[Stored data entries]
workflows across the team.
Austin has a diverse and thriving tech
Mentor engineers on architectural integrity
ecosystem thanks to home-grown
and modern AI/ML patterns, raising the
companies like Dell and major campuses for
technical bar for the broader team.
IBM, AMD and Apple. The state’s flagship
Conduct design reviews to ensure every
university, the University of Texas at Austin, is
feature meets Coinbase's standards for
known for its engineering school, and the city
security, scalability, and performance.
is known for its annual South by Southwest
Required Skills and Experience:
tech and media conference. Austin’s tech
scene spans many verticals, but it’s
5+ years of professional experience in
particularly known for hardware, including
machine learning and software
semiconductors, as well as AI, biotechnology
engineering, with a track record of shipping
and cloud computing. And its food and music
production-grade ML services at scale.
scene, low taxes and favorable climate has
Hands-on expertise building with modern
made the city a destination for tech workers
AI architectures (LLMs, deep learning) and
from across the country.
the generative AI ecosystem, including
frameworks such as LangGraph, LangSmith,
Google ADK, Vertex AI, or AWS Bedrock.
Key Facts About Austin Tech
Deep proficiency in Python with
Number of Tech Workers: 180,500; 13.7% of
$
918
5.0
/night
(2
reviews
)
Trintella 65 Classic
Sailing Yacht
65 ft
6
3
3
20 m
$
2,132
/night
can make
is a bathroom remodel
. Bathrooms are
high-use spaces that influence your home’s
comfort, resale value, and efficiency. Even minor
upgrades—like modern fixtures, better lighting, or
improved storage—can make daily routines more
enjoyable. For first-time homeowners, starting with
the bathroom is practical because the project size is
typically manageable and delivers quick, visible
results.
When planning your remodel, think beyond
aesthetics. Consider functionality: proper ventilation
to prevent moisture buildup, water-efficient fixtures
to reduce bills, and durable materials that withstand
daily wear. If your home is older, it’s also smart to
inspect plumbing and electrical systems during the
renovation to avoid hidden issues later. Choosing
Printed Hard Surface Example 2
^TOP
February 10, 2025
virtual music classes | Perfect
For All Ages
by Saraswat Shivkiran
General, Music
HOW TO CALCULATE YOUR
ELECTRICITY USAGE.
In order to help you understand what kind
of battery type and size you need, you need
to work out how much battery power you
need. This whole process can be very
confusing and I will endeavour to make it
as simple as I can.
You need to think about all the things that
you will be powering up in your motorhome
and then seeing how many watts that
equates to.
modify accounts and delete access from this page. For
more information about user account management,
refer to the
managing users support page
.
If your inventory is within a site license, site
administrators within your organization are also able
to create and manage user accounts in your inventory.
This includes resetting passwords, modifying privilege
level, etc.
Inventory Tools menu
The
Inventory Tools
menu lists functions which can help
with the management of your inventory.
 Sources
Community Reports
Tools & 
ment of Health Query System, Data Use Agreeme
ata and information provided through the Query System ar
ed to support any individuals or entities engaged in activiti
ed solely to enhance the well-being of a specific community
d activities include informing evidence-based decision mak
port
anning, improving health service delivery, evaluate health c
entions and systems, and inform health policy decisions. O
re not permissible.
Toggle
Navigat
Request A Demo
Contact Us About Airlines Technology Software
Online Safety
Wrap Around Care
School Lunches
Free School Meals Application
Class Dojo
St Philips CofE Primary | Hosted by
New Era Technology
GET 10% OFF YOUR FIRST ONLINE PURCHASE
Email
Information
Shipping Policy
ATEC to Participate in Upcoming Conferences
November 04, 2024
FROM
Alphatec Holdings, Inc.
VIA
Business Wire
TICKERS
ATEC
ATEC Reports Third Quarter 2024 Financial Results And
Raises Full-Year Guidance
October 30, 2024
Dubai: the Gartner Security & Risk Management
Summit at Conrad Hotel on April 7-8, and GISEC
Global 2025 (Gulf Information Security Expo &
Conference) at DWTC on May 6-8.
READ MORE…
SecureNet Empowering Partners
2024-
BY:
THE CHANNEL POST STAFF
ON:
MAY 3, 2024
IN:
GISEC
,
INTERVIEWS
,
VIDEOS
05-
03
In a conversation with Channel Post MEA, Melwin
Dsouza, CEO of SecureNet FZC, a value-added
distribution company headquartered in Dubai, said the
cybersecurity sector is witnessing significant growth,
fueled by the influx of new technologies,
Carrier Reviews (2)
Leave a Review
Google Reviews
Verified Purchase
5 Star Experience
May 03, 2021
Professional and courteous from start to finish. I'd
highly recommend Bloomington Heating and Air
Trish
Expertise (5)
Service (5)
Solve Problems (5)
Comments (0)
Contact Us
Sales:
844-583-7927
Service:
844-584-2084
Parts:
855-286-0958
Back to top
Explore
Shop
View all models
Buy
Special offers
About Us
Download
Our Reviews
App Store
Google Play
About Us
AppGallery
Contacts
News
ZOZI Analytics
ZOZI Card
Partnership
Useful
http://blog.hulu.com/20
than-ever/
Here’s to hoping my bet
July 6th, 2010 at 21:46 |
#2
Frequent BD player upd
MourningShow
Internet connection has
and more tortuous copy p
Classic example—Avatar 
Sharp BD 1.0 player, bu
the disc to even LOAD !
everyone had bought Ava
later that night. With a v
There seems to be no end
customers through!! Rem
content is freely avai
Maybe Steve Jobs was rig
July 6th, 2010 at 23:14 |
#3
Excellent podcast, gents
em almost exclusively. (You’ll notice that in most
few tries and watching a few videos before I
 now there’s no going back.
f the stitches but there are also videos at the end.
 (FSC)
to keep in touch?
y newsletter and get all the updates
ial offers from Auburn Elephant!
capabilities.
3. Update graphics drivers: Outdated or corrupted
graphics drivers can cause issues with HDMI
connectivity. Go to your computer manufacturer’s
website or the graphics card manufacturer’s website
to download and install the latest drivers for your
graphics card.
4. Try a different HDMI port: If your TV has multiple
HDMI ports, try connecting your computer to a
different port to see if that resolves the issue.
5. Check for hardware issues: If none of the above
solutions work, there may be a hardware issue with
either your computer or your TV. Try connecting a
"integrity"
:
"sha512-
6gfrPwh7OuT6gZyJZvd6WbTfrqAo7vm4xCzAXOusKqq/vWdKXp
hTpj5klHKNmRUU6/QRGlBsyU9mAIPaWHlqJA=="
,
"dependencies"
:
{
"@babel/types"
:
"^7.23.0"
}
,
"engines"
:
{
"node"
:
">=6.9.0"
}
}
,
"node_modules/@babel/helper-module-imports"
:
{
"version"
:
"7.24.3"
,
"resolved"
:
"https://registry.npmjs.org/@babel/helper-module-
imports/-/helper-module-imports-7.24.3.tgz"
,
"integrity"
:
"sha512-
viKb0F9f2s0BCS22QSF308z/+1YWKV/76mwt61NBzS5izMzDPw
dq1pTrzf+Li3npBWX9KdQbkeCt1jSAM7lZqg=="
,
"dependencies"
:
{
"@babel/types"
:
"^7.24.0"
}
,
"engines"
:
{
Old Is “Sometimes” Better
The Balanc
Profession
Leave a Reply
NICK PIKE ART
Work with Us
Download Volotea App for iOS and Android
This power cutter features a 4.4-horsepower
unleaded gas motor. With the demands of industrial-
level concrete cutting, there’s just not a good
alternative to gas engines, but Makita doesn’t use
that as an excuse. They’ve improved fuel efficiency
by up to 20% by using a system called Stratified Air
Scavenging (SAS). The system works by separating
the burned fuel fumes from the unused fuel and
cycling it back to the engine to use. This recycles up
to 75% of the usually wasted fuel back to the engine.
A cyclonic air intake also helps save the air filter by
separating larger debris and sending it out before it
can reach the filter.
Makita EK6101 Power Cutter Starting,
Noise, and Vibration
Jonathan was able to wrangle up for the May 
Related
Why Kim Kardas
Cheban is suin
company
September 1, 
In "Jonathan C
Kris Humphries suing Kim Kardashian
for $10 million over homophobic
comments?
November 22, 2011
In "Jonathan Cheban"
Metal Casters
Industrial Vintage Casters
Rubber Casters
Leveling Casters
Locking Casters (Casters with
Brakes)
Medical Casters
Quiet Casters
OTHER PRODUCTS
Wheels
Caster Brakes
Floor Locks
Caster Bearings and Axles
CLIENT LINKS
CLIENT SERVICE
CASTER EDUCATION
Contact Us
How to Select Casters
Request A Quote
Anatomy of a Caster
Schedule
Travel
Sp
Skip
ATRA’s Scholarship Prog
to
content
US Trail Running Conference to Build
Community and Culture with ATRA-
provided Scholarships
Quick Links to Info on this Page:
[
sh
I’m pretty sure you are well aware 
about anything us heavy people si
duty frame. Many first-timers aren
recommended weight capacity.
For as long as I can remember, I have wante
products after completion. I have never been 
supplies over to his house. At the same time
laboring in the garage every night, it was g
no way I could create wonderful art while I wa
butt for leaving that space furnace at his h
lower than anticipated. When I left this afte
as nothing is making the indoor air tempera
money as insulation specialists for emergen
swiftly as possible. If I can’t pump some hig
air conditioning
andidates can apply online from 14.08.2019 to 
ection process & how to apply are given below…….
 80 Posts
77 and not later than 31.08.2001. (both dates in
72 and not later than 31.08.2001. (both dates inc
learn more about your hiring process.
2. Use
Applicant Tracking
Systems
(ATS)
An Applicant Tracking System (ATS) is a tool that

▶ _What you are asked to do_: Throughout the data above, report every line that contains the string "size".

▶ _Finished task_:
the bathroom is practical because the project size is
of battery type and size you need, you need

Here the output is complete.